In this paper, we consider a novel task, Spatio-Temporal Video Grounding for Multi-Form Sentences (STVG). Given an untrimmed video and a declarative/interrogative sentence depicting an object, STVG aims to localize the spatiotemporal tube of the queried object. STVG has two challenging settings: (1) We need to localize spatio-temporal object tubes from untrimmed videos, where the object may only exist in a very small segment of the video; (2) We deal with multi-form sentences, including the declarative sentences with explicit objects and interrogative sentences with unknown objects. Existing methods cannot tackle the STVG task due to the ineffective tube pre-generation and the lack of object relationship modeling. Thus, we then propose a novel Spatio-Temporal Graph Reasoning Network (STGRN) for this task.
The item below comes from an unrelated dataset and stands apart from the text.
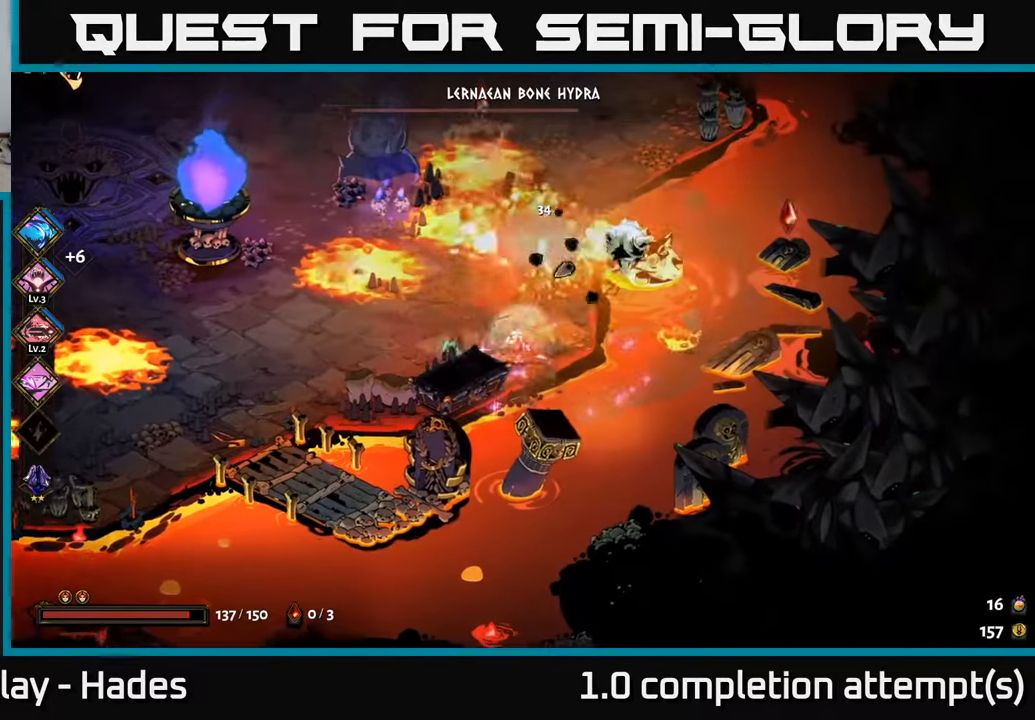
{"buttons": [], "left_stick": "up-left", "events": [[317, "A", "down"], [400, "left_stick", "up-left"], [433, "A", "up"]]}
First, we build a spatio-temporal region graph to capture the region relationships with temporal object dynamics, which involves the implicit and explicit spatial subgraphs in each frame and the temporal dynamic subgraph across frames. We then incorporate textual clues into the graph and develop the multi-step cross-modal graph reasoning. Next, we introduce a spatio-temporal localizer with a dynamic selection method to directly retrieve the spatiotemporal tubes without tube pre-generation. Moreover, we contribute a large-scale video grounding dataset VidSTG based on video relation dataset VidOR. The extensive experiments demonstrate the effectiveness of our method.